How play can teach children assertiveness and protect against bullying


I came across an article published by the American Journal of Play in 2011 which was an interview with Hara Estroff Marano (an editor for Psychology Today for over twenty years) and Lenore Skenazy (also a columnist and blogger, but most well known when she was given the mantle of ‘America’s Worst Mum’ after allowing her 10 year old son to ride the subway in New York by himself). Both women are powerful advocates for children and building resilience in them.

The article discusses the effects of fear on parenting and children’s opportunities for free play today, but of interest to me was the section that specifically discusses ‘bullying’ and ‘play’. Marano begins by talking about an article she wrote in 1996 titled ‘Why Doesn’t Anybody Like Me? A Guide to Raising Socially Confident Kids’, that funnily enough she claims no-one was interested in bullying at the time. Move forward 15 years and the topic of fear and protection of children from danger (and bullying) is rarely out of our conversations today.

The fundamental question here is one of balance. Are our fears truly founded or have they taken on a life of their own? Have we somehow lost sight of the reality of just how we raise kids to be self-confident?

Bullying is one part of this. Marano claims that more recently the definition of bullying has changed and enlarged. She cites an example of parents understanding their child being rejected in play as bullying. But is it? Is one child saying to another child ‘no’ you can’t play with us today intended to cause harm? Probably not directly, but as adults we feel the rejected child’s pain and want to ‘make things better’. Telling a child that he or she can’t play may reflect a whole variety of totally benign situations says Marano. The kids may feel they already have enough participants in whatever they’re doing. They may be in the middle of some actions that are best not interrupted. They may be getting along so well they don’t (for the time being), want or need any extraneous members. Of course tomorrow is another day.

That’s not to say that bullying doesn’t exist. Throughout history people have used this as a workable social strategy and it will probably continue to be a problem into the future – despite our best efforts to eradicate it or ensure an ‘inclusive’ environment.

Playing freely helps kids gain social skills to act as a deterrent against true bullying. They learn how to handle disruptions. They learn how to negotiate disputes. They learn how to dispel problems. They learn how to detect and even avoid those kids who tend to create difficulties says Marano. They learn how to ask to join others already engaged in an activity and most importantly they learn how to be assertive which is the single best defense against bullying.

Learning to negotiate social situations requires a lot of observation and cognitive sophistication and the more children lack these skills the more likely they are to be preyed upon by bullies. Children being able to play which each other (free from adults) and develop social skills provides the opportunity to sharpen these skills through practice.
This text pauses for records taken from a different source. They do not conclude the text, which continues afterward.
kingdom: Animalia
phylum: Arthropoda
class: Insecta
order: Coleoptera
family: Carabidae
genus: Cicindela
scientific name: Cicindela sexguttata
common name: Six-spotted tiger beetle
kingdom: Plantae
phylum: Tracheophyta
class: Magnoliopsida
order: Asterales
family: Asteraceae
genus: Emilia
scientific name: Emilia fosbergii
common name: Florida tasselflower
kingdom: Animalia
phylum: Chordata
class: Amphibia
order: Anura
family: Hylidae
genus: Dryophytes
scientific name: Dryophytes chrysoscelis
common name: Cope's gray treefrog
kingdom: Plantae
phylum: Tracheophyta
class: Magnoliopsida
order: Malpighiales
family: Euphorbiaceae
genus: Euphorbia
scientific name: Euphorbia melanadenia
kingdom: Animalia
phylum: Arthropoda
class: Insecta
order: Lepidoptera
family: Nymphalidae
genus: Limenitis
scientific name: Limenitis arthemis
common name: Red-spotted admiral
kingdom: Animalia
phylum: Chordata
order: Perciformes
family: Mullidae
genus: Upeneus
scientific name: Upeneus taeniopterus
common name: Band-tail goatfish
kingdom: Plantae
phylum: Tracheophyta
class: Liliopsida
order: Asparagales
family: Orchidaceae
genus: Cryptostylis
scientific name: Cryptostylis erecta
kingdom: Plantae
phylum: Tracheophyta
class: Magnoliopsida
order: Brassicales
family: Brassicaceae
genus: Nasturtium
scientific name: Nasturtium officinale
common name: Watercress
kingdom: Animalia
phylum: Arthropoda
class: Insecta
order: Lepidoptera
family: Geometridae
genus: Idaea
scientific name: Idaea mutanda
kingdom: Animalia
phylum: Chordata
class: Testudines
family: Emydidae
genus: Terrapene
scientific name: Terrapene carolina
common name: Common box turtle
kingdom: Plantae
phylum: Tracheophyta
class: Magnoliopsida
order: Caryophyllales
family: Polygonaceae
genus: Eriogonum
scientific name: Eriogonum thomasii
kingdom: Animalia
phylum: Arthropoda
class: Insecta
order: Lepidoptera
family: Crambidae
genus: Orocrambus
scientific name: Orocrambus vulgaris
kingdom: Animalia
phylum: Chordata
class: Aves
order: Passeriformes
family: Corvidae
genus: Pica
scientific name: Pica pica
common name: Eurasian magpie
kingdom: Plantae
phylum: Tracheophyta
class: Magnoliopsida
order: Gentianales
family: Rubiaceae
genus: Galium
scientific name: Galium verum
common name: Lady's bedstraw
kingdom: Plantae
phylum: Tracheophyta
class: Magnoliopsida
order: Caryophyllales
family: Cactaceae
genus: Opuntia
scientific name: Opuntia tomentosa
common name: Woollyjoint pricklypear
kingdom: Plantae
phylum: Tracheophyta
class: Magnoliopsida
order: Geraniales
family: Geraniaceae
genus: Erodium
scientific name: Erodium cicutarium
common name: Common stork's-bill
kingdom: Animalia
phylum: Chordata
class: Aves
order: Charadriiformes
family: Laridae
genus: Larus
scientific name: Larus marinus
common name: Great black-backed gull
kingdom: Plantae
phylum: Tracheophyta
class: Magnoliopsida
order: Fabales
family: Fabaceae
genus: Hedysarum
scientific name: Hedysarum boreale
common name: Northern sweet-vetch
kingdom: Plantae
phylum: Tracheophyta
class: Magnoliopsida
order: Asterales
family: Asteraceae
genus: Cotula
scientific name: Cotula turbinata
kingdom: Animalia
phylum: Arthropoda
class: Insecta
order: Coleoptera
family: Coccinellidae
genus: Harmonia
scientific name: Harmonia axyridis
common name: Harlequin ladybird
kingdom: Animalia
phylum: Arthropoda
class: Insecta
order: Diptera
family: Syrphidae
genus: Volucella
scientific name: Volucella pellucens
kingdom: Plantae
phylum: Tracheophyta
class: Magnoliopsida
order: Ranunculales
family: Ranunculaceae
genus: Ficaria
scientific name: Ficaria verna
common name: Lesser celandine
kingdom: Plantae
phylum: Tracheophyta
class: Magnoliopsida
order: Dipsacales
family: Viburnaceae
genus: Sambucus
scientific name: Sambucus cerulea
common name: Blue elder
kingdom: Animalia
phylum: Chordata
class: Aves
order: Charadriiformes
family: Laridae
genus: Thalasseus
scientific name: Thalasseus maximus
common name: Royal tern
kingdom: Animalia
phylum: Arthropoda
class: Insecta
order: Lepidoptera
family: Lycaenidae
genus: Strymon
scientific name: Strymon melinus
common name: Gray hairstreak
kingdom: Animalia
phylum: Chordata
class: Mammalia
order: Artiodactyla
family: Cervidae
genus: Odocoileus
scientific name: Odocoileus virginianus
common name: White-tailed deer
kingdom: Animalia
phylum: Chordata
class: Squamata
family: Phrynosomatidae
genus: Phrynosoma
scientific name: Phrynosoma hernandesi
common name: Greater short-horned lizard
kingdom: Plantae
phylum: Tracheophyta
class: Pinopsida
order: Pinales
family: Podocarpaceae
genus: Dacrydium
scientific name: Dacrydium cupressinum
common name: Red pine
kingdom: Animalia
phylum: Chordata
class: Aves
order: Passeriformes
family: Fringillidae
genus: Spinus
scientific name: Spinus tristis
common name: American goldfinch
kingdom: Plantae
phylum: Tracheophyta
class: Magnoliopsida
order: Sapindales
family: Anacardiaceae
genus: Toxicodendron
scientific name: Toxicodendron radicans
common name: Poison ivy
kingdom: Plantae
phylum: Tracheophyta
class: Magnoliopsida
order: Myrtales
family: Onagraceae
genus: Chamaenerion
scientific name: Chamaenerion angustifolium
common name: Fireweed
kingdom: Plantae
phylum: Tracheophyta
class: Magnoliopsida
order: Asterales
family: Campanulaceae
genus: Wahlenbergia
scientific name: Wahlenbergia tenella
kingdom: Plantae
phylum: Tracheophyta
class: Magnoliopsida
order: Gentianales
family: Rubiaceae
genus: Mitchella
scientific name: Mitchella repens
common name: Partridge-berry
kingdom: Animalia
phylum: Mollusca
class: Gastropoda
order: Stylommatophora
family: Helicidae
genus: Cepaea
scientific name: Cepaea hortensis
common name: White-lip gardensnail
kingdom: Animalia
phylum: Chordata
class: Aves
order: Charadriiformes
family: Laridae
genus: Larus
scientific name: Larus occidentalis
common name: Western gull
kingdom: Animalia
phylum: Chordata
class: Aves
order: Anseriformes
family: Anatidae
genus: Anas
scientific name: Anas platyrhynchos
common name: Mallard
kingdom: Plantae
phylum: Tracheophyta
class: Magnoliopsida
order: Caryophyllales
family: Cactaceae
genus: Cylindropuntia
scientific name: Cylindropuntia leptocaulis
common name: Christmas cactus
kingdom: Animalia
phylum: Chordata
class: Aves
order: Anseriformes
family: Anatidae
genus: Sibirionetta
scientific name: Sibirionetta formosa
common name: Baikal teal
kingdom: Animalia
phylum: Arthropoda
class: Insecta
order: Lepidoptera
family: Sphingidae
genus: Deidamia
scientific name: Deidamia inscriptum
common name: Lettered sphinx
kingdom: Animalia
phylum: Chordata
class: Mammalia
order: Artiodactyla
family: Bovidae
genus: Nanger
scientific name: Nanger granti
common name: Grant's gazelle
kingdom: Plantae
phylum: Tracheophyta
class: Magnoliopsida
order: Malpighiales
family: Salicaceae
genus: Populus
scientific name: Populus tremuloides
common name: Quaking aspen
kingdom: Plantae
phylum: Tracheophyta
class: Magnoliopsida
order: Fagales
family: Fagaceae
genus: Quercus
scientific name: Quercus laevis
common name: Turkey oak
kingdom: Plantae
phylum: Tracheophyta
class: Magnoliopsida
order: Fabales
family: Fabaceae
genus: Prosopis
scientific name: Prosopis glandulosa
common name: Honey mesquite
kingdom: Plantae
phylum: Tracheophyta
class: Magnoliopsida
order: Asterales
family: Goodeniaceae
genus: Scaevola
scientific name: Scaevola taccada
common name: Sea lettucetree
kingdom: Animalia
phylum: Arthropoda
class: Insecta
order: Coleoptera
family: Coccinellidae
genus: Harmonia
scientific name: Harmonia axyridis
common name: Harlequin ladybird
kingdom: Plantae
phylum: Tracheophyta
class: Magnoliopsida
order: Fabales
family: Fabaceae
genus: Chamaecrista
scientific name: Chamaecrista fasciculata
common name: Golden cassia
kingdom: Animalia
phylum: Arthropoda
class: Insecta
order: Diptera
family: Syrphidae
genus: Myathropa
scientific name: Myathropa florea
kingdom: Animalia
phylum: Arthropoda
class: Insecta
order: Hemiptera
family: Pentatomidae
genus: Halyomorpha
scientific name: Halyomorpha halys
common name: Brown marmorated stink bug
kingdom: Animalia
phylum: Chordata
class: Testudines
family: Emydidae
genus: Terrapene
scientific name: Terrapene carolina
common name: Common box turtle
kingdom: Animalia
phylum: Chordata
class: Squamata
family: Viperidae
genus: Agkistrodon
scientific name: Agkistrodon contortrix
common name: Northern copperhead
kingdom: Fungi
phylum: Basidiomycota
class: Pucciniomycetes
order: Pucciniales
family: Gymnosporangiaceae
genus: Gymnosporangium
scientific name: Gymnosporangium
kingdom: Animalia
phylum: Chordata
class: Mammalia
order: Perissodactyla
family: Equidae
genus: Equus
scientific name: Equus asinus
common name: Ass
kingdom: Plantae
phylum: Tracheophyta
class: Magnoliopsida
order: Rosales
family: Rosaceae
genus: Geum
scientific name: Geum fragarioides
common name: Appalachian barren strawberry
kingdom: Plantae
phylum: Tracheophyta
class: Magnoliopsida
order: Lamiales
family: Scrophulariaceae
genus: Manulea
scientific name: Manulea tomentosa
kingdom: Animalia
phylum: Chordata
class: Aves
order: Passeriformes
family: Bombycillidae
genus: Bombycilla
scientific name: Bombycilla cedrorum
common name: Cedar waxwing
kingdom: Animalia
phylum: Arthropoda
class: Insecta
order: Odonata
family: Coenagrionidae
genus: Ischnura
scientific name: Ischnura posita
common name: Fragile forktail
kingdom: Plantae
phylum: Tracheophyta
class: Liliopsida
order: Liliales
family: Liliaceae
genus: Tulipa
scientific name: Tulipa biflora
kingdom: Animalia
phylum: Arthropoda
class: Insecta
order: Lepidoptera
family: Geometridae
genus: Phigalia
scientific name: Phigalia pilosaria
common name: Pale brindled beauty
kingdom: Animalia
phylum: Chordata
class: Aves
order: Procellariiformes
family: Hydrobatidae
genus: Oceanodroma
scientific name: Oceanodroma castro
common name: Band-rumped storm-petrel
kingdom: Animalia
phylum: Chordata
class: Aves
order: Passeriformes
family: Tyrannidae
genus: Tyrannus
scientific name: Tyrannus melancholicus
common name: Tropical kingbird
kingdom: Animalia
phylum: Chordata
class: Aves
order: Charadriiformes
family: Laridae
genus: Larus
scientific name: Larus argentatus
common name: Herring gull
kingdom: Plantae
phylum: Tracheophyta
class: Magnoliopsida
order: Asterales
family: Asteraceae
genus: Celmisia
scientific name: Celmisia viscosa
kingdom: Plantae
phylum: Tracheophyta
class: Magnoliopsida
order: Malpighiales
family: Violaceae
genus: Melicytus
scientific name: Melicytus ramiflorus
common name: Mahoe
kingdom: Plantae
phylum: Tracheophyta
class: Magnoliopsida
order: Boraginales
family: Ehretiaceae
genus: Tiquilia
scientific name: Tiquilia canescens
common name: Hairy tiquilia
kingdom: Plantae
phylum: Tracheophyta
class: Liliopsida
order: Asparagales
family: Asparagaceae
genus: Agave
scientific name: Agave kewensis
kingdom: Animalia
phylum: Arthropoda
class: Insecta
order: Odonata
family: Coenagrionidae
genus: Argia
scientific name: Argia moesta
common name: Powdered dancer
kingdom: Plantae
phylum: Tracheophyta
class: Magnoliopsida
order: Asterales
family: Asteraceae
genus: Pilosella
So should parents ever intervene? The best answer to that comes back to giving children the best tools they need for living independently. Sometimes if children are younger or lacking in assertiveness parents may need to intervene to set kids back on the right path. The opportunity for adults to explore the implications of behaviour on others with their children can only be a good thing, however the more parents step back and allow children to work through conflict themselves…the more assertiveness can grow in a child. The difficulty comes when parents don’t distinguish the difference between a minor and a major issue, understandable when they’re told that bullying is present in every negative interaction between children.

Lack of opportunities for kids to free play is problematic for learning assertiveness skills and may in turn encourage bullies, rather than dissuade them. Over-supervision or over-management of children’s lives can cause this. Parents have always been the social architects for their children choosing the neighbourhoods they live in, where they go to school and in some respects their children’s attitudes towards play, particularly free play outdoors.

In the same way Marano says that parents influence their children’s assertiveness competency. You begin to structure ways to solve little problems that kids can appropriate as their own. From such situations kids learn how to solve problems for themselves. What’s more they learn that they can solve problems she states.

The value of free play is not always immediately obvious to parents. It is not goal directed, rather it grows organically out of the needs of kids. There’s an uncertainty to it – which scares many adults, particularly into a need to structure or control. Free play is representation that allows a child the opportunity to begin to explore the world on his or her own. That is nature’s first coping system, and it’s 100% portable for a reason – to foster independence.

From the moment children are born, our adult duty is to prepare them to function well without us using that coping system. Without doubt play is the best facilitator of that system.